## ACTIVITY:
Where the line with "715 208 2234" appears in the records below, start there and transcribe each line exactly through the last.

Stored data
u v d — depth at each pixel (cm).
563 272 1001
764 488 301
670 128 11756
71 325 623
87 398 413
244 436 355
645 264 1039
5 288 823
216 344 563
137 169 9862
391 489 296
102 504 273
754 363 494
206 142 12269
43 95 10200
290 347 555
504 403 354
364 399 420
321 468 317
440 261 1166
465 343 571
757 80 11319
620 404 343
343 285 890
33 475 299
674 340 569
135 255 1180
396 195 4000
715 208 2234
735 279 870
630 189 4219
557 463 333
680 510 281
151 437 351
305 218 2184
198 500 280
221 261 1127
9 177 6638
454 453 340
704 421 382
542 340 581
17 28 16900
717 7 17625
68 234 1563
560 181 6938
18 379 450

## TASK ANSWER:
715 208 2234
735 279 870
630 189 4219
557 463 333
680 510 281
151 437 351
305 218 2184
198 500 280
221 261 1127
9 177 6638
454 453 340
704 421 382
542 340 581
17 28 16900
717 7 17625
68 234 1563
560 181 6938
18 379 450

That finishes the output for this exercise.